[Saved entries]
======
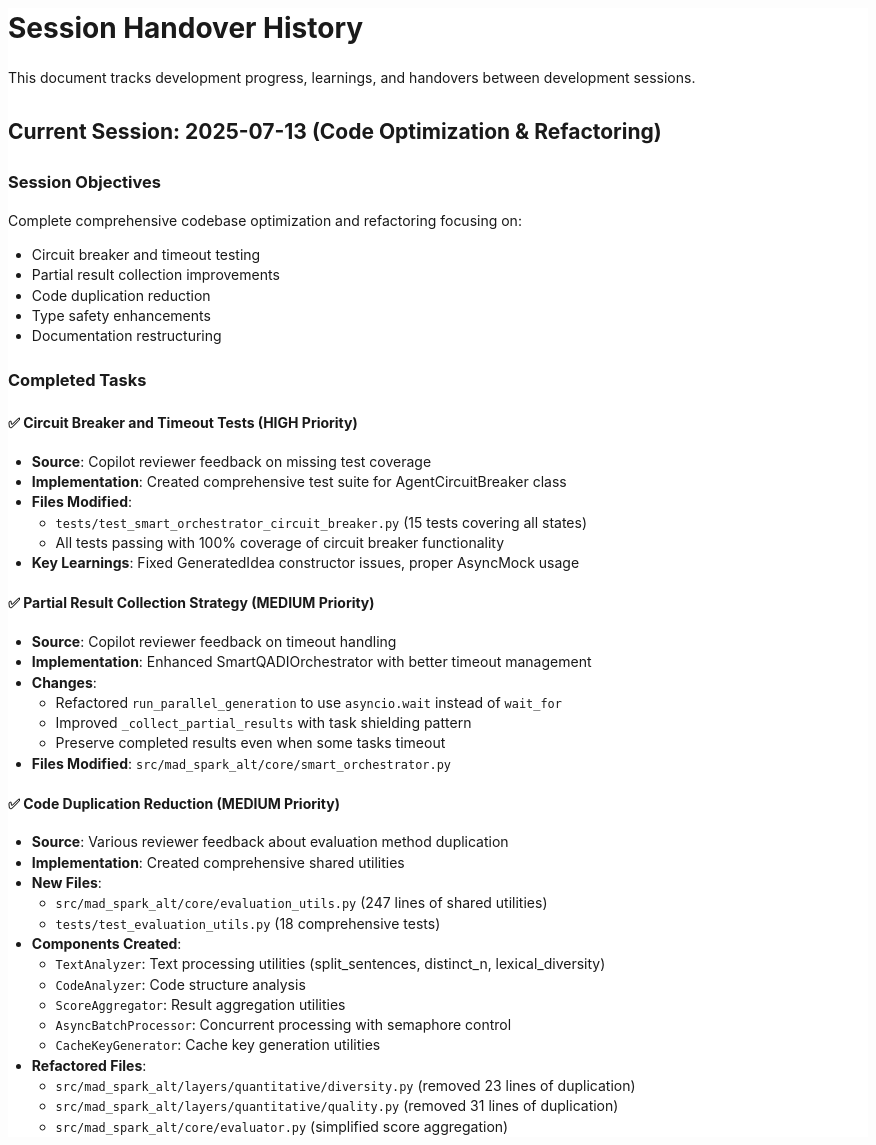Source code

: # Session Handover History

This document tracks development progress, learnings, and handovers between development sessions.

## Current Session: 2025-07-13 (Code Optimization & Refactoring)

### Session Objectives
Complete comprehensive codebase optimization and refactoring focusing on:
- Circuit breaker and timeout testing
- Partial result collection improvements  
- Code duplication reduction
- Type safety enhancements
- Documentation restructuring

### Completed Tasks

#### ✅ **Circuit Breaker and Timeout Tests** (HIGH Priority)
- **Source**: Copilot reviewer feedback on missing test coverage
- **Implementation**: Created comprehensive test suite for AgentCircuitBreaker class
- **Files Modified**: 
  - `tests/test_smart_orchestrator_circuit_breaker.py` (15 tests covering all states)
  - All tests passing with 100% coverage of circuit breaker functionality
- **Key Learnings**: Fixed GeneratedIdea constructor issues, proper AsyncMock usage

#### ✅ **Partial Result Collection Strategy** (MEDIUM Priority)  
- **Source**: Copilot reviewer feedback on timeout handling
- **Implementation**: Enhanced SmartQADIOrchestrator with better timeout management
- **Changes**:
  - Refactored `run_parallel_generation` to use `asyncio.wait` instead of `wait_for`
  - Improved `_collect_partial_results` with task shielding pattern
  - Preserve completed results even when some tasks timeout
- **Files Modified**: `src/mad_spark_alt/core/smart_orchestrator.py`

#### ✅ **Code Duplication Reduction** (MEDIUM Priority)
- **Source**: Various reviewer feedback about evaluation method duplication
- **Implementation**: Created comprehensive shared utilities
- **New Files**:
  - `src/mad_spark_alt/core/evaluation_utils.py` (247 lines of shared utilities)
  - `tests/test_evaluation_utils.py` (18 comprehensive tests)
- **Components Created**:
  - `TextAnalyzer`: Text processing utilities (split_sentences, distinct_n, lexical_diversity)
  - `CodeAnalyzer`: Code structure analysis  
  - `ScoreAggregator`: Result aggregation utilities
  - `AsyncBatchProcessor`: Concurrent processing with semaphore control
  - `CacheKeyGenerator`: Cache key generation utilities
- **Refactored Files**:
  - `src/mad_spark_alt/layers/quantitative/diversity.py` (removed 23 lines of duplication)
  - `src/mad_spark_alt/layers/quantitative/quality.py` (removed 31 lines of duplication)
  - `src/mad_spark_alt/core/evaluator.py` (simplified score aggregation)

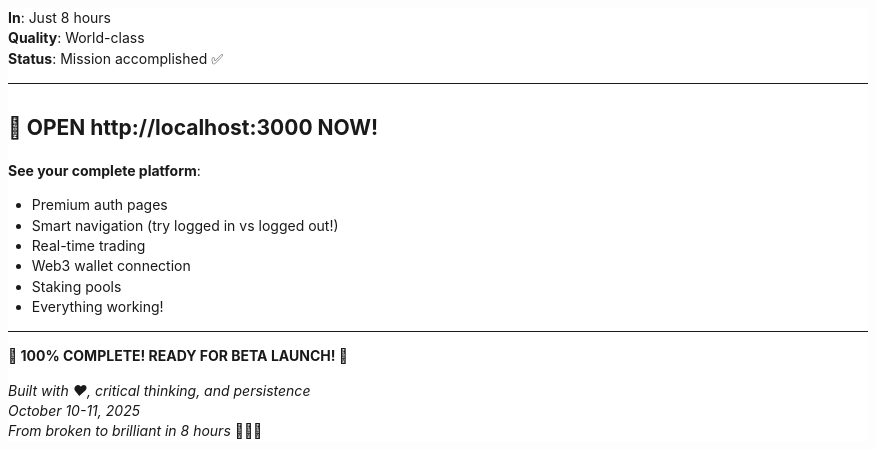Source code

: **In**: Just 8 hours  
**Quality**: World-class  
**Status**: Mission accomplished ✅

---

## 🚀 **OPEN http://localhost:3000 NOW!**

**See your complete platform**:
- Premium auth pages
- Smart navigation (try logged in vs logged out!)
- Real-time trading
- Web3 wallet connection
- Staking pools
- Everything working!

---

**🎊 100% COMPLETE! READY FOR BETA LAUNCH! 🎊**

*Built with ❤️, critical thinking, and persistence*  
*October 10-11, 2025*  
*From broken to brilliant in 8 hours* 🚀✨🎉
======
*PROBLEM STATEMENT*. Rewrite the data from the start through the line containing "### Completed Tasks", changing every "development" to "engineering" and keeping everything else unchanged. Omit the pictures.

*EXERCISE ANSWER*.
Source code

: # Session Handover History

This document tracks engineering progress, learnings, and handovers between engineering sessions.

## Current Session: 2025-07-13 (Code Optimization & Refactoring)

### Session Objectives
Complete comprehensive codebase optimization and refactoring focusing on:
- Circuit breaker and timeout testing
- Partial result collection improvements  
- Code duplication reduction
- Type safety enhancements
- Documentation restructuring

### Completed Tasks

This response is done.